EXERCISE AIM:
Reproduce every line of text in the items below verbatim, leaving the pictures out.

--- Start ---

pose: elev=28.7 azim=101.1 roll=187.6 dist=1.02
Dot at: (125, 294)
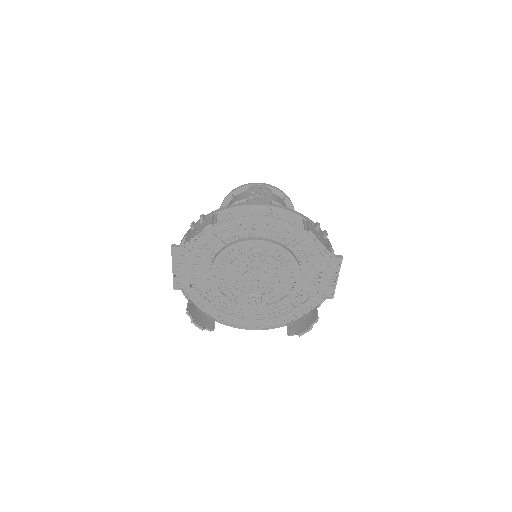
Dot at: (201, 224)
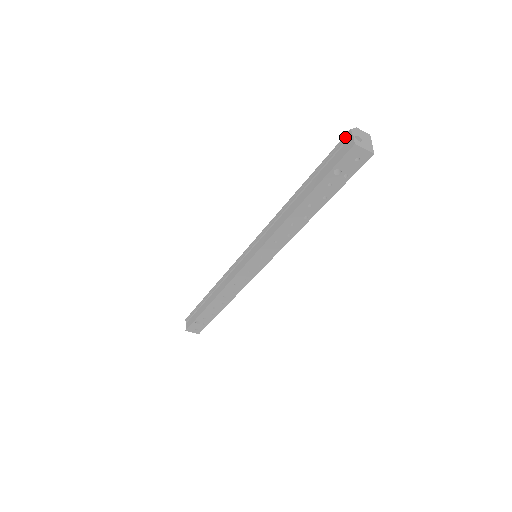
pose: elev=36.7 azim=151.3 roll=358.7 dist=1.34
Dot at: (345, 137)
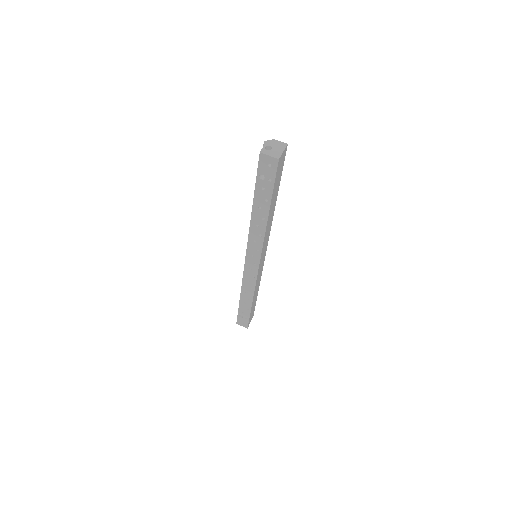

--- End ---

SOLUTION:
pose: elev=28.7 azim=101.1 roll=187.6 dist=1.02
Dot at: (125, 294)
Dot at: (201, 224)
pose: elev=36.7 azim=151.3 roll=358.7 dist=1.34
Dot at: (345, 137)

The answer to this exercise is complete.